Strategies include using branches per agent or per session, accepting that some manual conflict resolution will be needed, or partitioning the repo by team.

State Quality and Drift

There is no validation layer. Agents can write incorrect, outdated, or contradictory information to the repo. Over time, state can drift from reality—outdated developer mappings, deprecated scripts that still get referenced, conflicting context across files.

Treat the Agent State repo like shared documentation: review it periodically, prune what's stale, and correct what's wrong. This is maintenance work that doesn't go away.

No Fine-Grained Access Control

The repo is all-or-nothing. There's no built-in way to restrict which agents or users can see specific files within the Agent State repo. Organizational data—developer names, system ownership, PM context—is visible to anyone with repo access.

For teams needing isolation between groups or projects, maintain multiple Agent State repositories with different access scopes rather than trying to restrict within a single repo.

Context Window Pressure

As the Agent State repo grows, agents may struggle to effectively use all of it within their context window.
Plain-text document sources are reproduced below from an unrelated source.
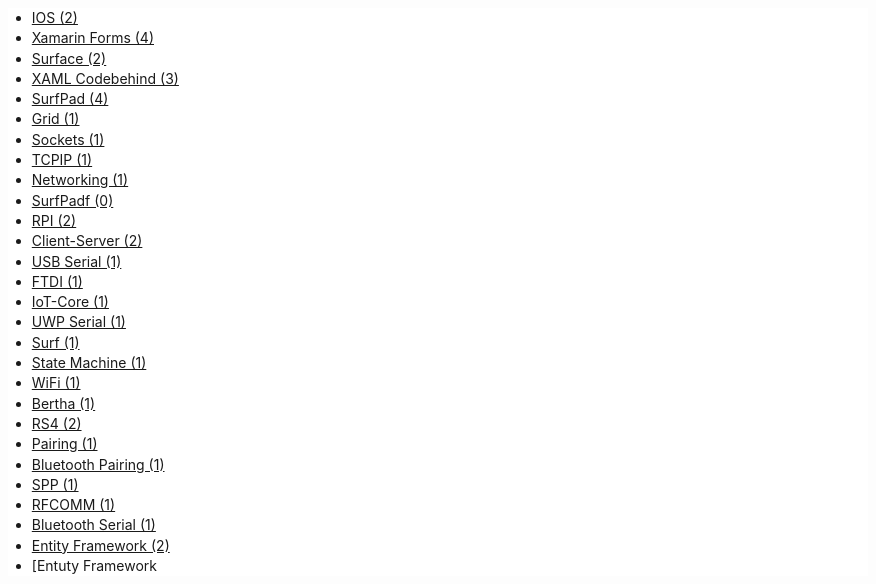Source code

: -   [IOS (2)](http://embedded101.com/Blogs/David-Jones/categoryid/387/Default "View all posts filed under IOS")
-   [Xamarin
    Forms (4)](http://embedded101.com/Blogs/David-Jones/categoryid/388/Default "View all posts filed under Xamarin Forms")
-   [Surface (2)](http://embedded101.com/Blogs/David-Jones/categoryid/389/Default "View all posts filed under Surface")
-   [XAML
    Codebehind (3)](http://embedded101.com/Blogs/David-Jones/categoryid/390/Default "View all posts filed under XAML Codebehind")
-   [SurfPad (4)](http://embedded101.com/Blogs/David-Jones/categoryid/391/Default "View all posts filed under SurfPad")
-   [Grid (1)](http://embedded101.com/Blogs/David-Jones/categoryid/392/Default "View all posts filed under Grid")
-   [Sockets (1)](http://embedded101.com/Blogs/David-Jones/categoryid/393/Default "View all posts filed under Sockets")
-   [TCPIP (1)](http://embedded101.com/Blogs/David-Jones/categoryid/394/Default "View all posts filed under TCPIP")
-   [Networking (1)](http://embedded101.com/Blogs/David-Jones/categoryid/395/Default "View all posts filed under Networking")
-   [SurfPadf (0)](http://embedded101.com/Blogs/David-Jones/categoryid/396/Default "View all posts filed under SurfPadf")
-   [RPI (2)](http://embedded101.com/Blogs/David-Jones/categoryid/397/Default "View all posts filed under RPI")
-   [Client-Server (2)](http://embedded101.com/Blogs/David-Jones/categoryid/398/Default "View all posts filed under Client-Server")
-   [USB
    Serial (1)](http://embedded101.com/Blogs/David-Jones/categoryid/399/Default "View all posts filed under USB Serial")
-   [FTDI (1)](http://embedded101.com/Blogs/David-Jones/categoryid/400/Default "View all posts filed under FTDI")
-   [IoT-Core (1)](http://embedded101.com/Blogs/David-Jones/categoryid/401/Default "View all posts filed under IoT-Core")
-   [UWP
    Serial (1)](http://embedded101.com/Blogs/David-Jones/categoryid/402/Default "View all posts filed under UWP Serial")
-   [Surf (1)](http://embedded101.com/Blogs/David-Jones/categoryid/403/Default "View all posts filed under Surf")
-   [State
    Machine (1)](http://embedded101.com/Blogs/David-Jones/categoryid/404/Default "View all posts filed under State Machine")
-   [WiFi (1)](http://embedded101.com/Blogs/David-Jones/categoryid/405/Default "View all posts filed under WiFi")
-   [Bertha (1)](http://embedded101.com/Blogs/David-Jones/categoryid/406/Default "View all posts filed under Bertha")
-   [RS4 (2)](http://embedded101.com/Blogs/David-Jones/categoryid/407/Default "View all posts filed under RS4")
-   [Pairing (1)](http://embedded101.com/Blogs/David-Jones/categoryid/408/Default "View all posts filed under Pairing")
-   [Bluetooth
    Pairing (1)](http://embedded101.com/Blogs/David-Jones/categoryid/409/Default "View all posts filed under Bluetooth Pairing")
-   [SPP (1)](http://embedded101.com/Blogs/David-Jones/categoryid/410/Default "View all posts filed under SPP")
-   [RFCOMM (1)](http://embedded101.com/Blogs/David-Jones/categoryid/411/Default "View all posts filed under RFCOMM")
-   [Bluetooth
    Serial (1)](http://embedded101.com/Blogs/David-Jones/categoryid/412/Default "View all posts filed under Bluetooth Serial")
-   [Entity
    Framework (2)](http://embedded101.com/Blogs/David-Jones/categoryid/413/Default "View all posts filed under Entity Framework")
-   [Entuty Framework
A large, disorganized repo can actually hurt performance by overwhelming the agent with too much information, leading to worse results than having no shared state at all.
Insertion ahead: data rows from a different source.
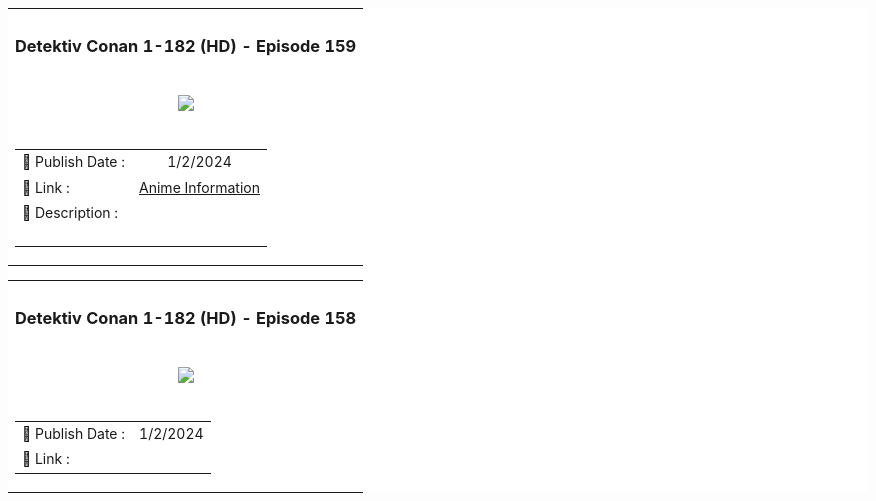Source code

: </td>
</tr>
</table>
</td>
</tr>
</table>

<table align="center">
<tr>
<th><h3 align="center">Detektiv Conan 1-182 (HD) - Episode 159</h3></th>
</tr>
<tr>
<td>
<p align="center">
<img src="https://img1.ak.crunchyroll.com/i/spire1-tmb/71b4cc24e50ed8feb4da2bdbab8122e51704220692_thumb.jpg" height="256">
</p>
</td>
</tr>
<tr>
<td>
<table align="center">
<tr>
<td>📔 Publish Date :</td>
<td align="center">1/2/2024</td>
</tr>
<tr>
<td>📕 Link :</td>
<td align="center"><a href="http://www.crunchyroll.com/detektiv-conan/episode-159-917889">Anime Information</a></td>
</tr>
<tr>
<td colspan="2">📙 Description :</td></tr>
<tr>
<td colspan="2">
<p align="center"></p>
</td>
</tr>
</table>
</td>
</tr>
</table>

<table align="center">
<tr>
<th><h3 align="center">Detektiv Conan 1-182 (HD) - Episode 158</h3></th>
</tr>
<tr>
<td>
<p align="center">
<img src="https://img1.ak.crunchyroll.com/i/spire2-tmb/f4be4550d36d2c47c994ffceaa1ccd1a1704220626_thumb.jpg" height="256">
</p>
</td>
</tr>
<tr>
<td>
<table align="center">
<tr>
<td>📔 Publish Date :</td>
<td align="center">1/2/2024</td>
</tr>
<tr>
<td>📕 Link :</td>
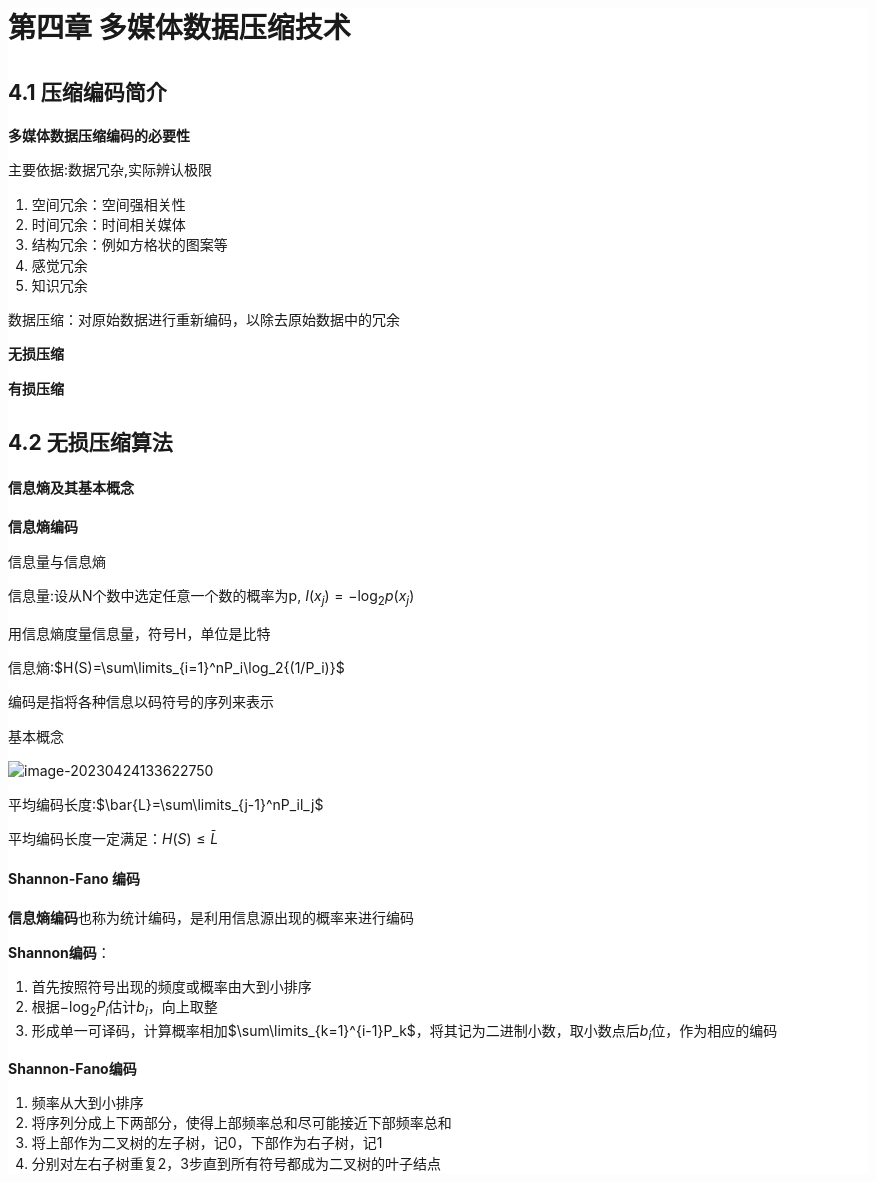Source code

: # 第四章 多媒体数据压缩技术

## 4.1  压缩编码简介

**多媒体数据压缩编码的必要性**

主要依据:数据冗杂,实际辨认极限

1. 空间冗余：空间强相关性
2. 时间冗余：时间相关媒体
3. 结构冗余：例如方格状的图案等
4. 感觉冗余
5. 知识冗余

数据压缩：对原始数据进行重新编码，以除去原始数据中的冗余

**无损压缩**

**有损压缩**

## 4.2 无损压缩算法

#### 信息熵及其基本概念

**信息熵编码**

信息量与信息熵

信息量:设从N个数中选定任意一个数的概率为p,  $I(x_j)=-\log_2{p(x_j)}$

用信息熵度量信息量，符号H，单位是比特

信息熵:$H(S)=\sum\limits_{i=1}^nP_i\log_2{(1/P_i)}$

编码是指将各种信息以码符号的序列来表示

基本概念

![image-20230424133622750](https://cdn.staticaly.com/gh/LuoChen-LC/picx-images-hosting@master/20230603/image-20230424133622750.tlzkbuaa5k0.png)

平均编码长度:$\bar{L}=\sum\limits_{j-1}^nP_il_j$

平均编码长度一定满足：$H(S)\le \bar{L}$

#### Shannon-Fano 编码

**信息熵编码**也称为统计编码，是利用信息源出现的概率来进行编码

**Shannon编码**：

1. 首先按照符号出现的频度或概率由大到小排序
2. 根据$-\log_2P_i$估计$b_i$，向上取整
3. 形成单一可译码，计算概率相加$\sum\limits_{k=1}^{i-1}P_k$，将其记为二进制小数，取小数点后$b_i$位，作为相应的编码

**Shannon-Fano编码**

1. 频率从大到小排序
2. 将序列分成上下两部分，使得上部频率总和尽可能接近下部频率总和
3. 将上部作为二叉树的左子树，记0，下部作为右子树，记1
4. 分别对左右子树重复2，3步直到所有符号都成为二叉树的叶子结点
Keep the repo well-organized and actively pruned. Use scoped AGENTS.md files to guide agents to relevant sections. Bigger is not always better—curate ruthlessly.

Script Security

Scripts stored in the Agent State repo run with the agent's full permissions. A buggy or poorly written script can cause damage across repositories—deleting branches, pushing broken code, or leaking secrets through API calls.

Extend code review practices to the Agent State repo, especially for scripts that interact with external services or modify other repositories. Agent-authored code deserves the same scrutiny as human-authored code.

Repository Structure

This isn't a framework, it's a convention. Fork the agentstate-template repository to create your organization's Agent State repository:

# agentstate/
├── AGENTS.md
├── scripts/
│   ├── AGENTS.md  // <-- Use scoped AGENTS.md per folder or as you like
│   ├── jira_helper.py
│   └── devin_api_client.py
├── memory/
│   ├── developers.json
│   ├── pms.json
│   └── systems.json
├── docs/
│   └── dev_onboarding.md
└── context/
    └── organizational.md

Getting Started

Add instructions about the Agent State repository to your AGENTS.md file, or include it in your agent's knowledge base. The agent needs to know it has access to (or ownership of) this repository and should use it to store and retrieve tools, scripts, and organizational context.
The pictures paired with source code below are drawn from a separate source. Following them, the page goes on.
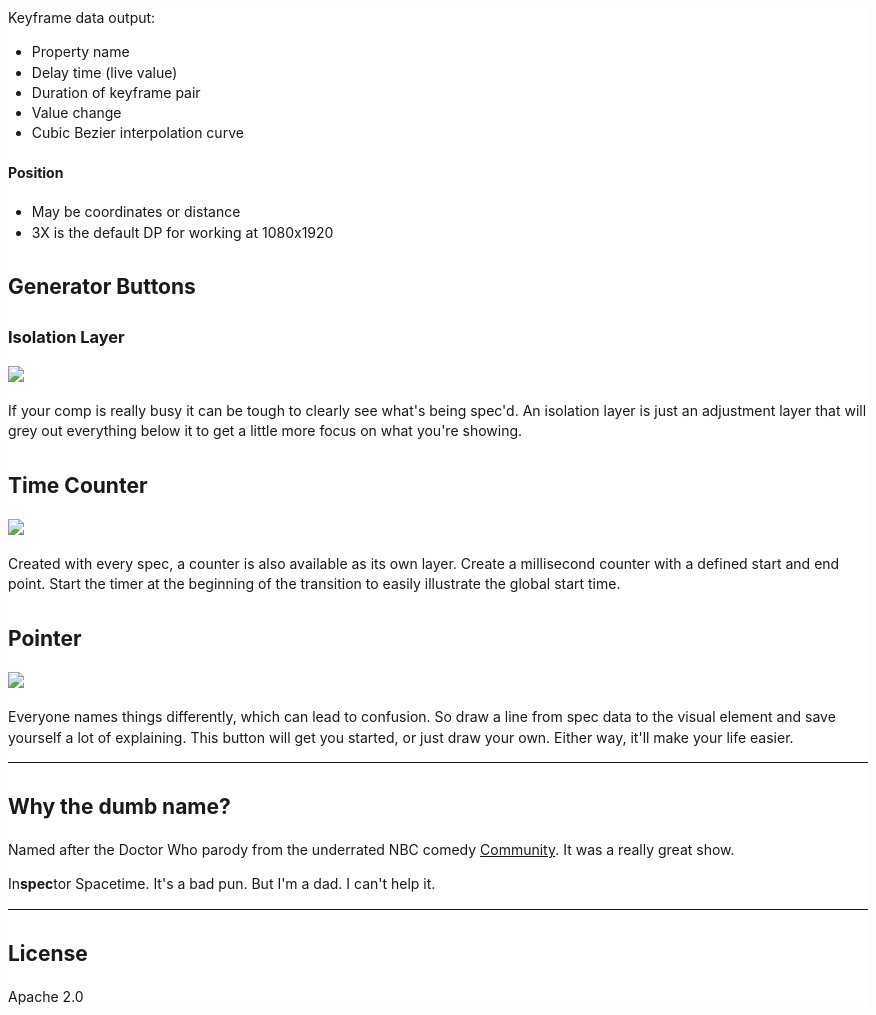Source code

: Keyframe data output:

- Property name
- Delay time (live value)
- Duration of keyframe pair
- Value change
- Cubic Bezier interpolation curve
#### Position
- May be coordinates or distance
- 3X is the default DP for working at 1080x1920

## Generator Buttons

### Isolation Layer
<img src="https://google.github.io/inspectorspacetime/gif/IsoLayer.gif" width="400">

If your comp is really busy it can be tough to clearly see what's being spec'd. An isolation layer is just an adjustment layer that will grey out everything below it to get a little more focus on what you're showing.

## Time Counter
<img src="https://google.github.io/inspectorspacetime/gif/TimeCounter.gif" width="400">

Created with every spec, a counter is also available as its own layer. Create a millisecond counter with a defined start and end point. Start the timer at the beginning of the transition to easily illustrate the global start time.

## Pointer
<img src="https://google.github.io/inspectorspacetime/img/Pointer.png" width="400">

Everyone names things differently, which can lead to confusion. So draw a line from spec data to the visual element and save yourself a lot of explaining. This button will get you started, or just draw your own. Either way, it'll make your life easier.

___
## Why the dumb name?

Named after the Doctor Who parody from the underrated NBC comedy [Community][a97544c1]. It was a really great show.

  [a97544c1]: https://youtu.be/WQAgPaJvvHU "Community - Inspector Spacetime'"

In**spec**tor Spacetime. It's a bad pun. But I'm a dad. I can't help it.
___

## License
Apache 2.0


[logo]: https://github.com/google/inspectorspacetime/blob/gh-pages/gif/space_gif.gif "Inspector Spacetime logo"
  [4e4c540d]: https://google.github.io/inspectorspacetime/ "Inspector Spacetime"
  [8638464d]: http://www.battleaxe.co/ "Battle Axe"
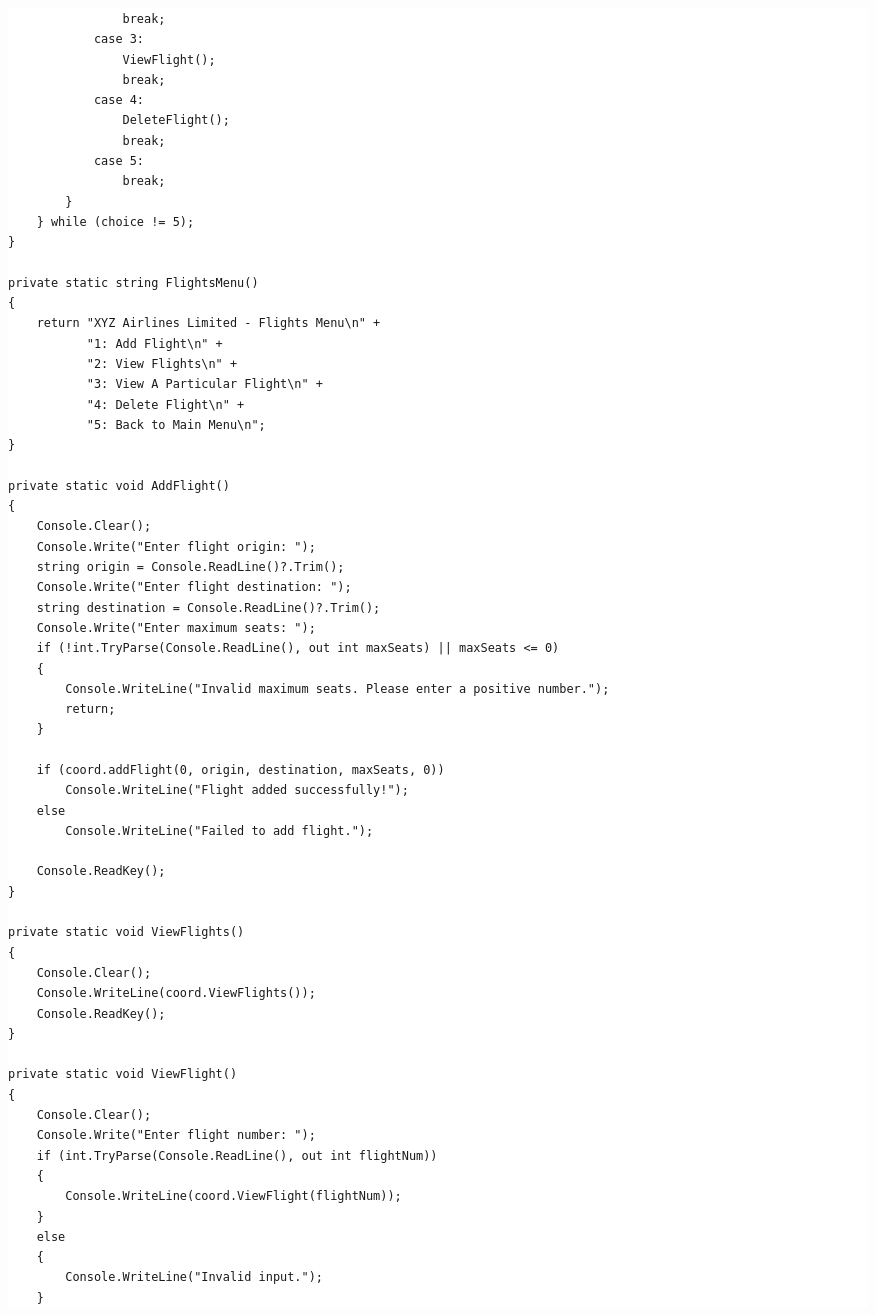                     break;
                case 3:
                    ViewFlight();
                    break;
                case 4:
                    DeleteFlight();
                    break;
                case 5:
                    break;
            }
        } while (choice != 5);
    }

    private static string FlightsMenu()
    {
        return "XYZ Airlines Limited - Flights Menu\n" +
               "1: Add Flight\n" +
               "2: View Flights\n" +
               "3: View A Particular Flight\n" +
               "4: Delete Flight\n" +
               "5: Back to Main Menu\n";
    }

    private static void AddFlight()
    {
        Console.Clear();
        Console.Write("Enter flight origin: ");
        string origin = Console.ReadLine()?.Trim();
        Console.Write("Enter flight destination: ");
        string destination = Console.ReadLine()?.Trim();
        Console.Write("Enter maximum seats: ");
        if (!int.TryParse(Console.ReadLine(), out int maxSeats) || maxSeats <= 0)
        {
            Console.WriteLine("Invalid maximum seats. Please enter a positive number.");
            return;
        }

        if (coord.addFlight(0, origin, destination, maxSeats, 0))
            Console.WriteLine("Flight added successfully!");
        else
            Console.WriteLine("Failed to add flight.");

        Console.ReadKey();
    }

    private static void ViewFlights()
    {
        Console.Clear();
        Console.WriteLine(coord.ViewFlights());
        Console.ReadKey();
    }

    private static void ViewFlight()
    {
        Console.Clear();
        Console.Write("Enter flight number: ");
        if (int.TryParse(Console.ReadLine(), out int flightNum))
        {
            Console.WriteLine(coord.ViewFlight(flightNum));
        }
        else
        {
            Console.WriteLine("Invalid input.");
        }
This works with any agent system that has filesystem and Git access. Once you tell the agent about the Agent State repository through its instructions, it will start using it to persist work across sessions and share knowledge with other agents.

We've seen it work with Devin, Cursor, Windsurf, Claude Code, Antigravity, and Copilot. It should work with any agent that can interact with Git repositories.

Agent State vs Agents.md

These two standards serve different but complementary purposes:

Agents.md → how agents behave

Agent State → where agents persist knowledge

In practice, your AGENTS.md file is where you tell agents about the Agent State repo.

FAQ

How do I set up an Agent State repository?

Create a new Git repository in your organization. You can structure it however makes sense for your needs, but a common structure includes folders for scripts, memory, docs, and context. All agents in your organization should have access to this repository.

Can I have multiple Agent State repositories?

Yes. Organizations may maintain multiple Agent State repositories to isolate different types of information. For example, you might have separate repositories for different teams or different types of data.

What should I store in the Agent State repository?

Store anything that should persist across sessions: helper scripts agents create, organizational metadata (developers, systems, ownership), context about processes, and any other information that helps agents work more effectively.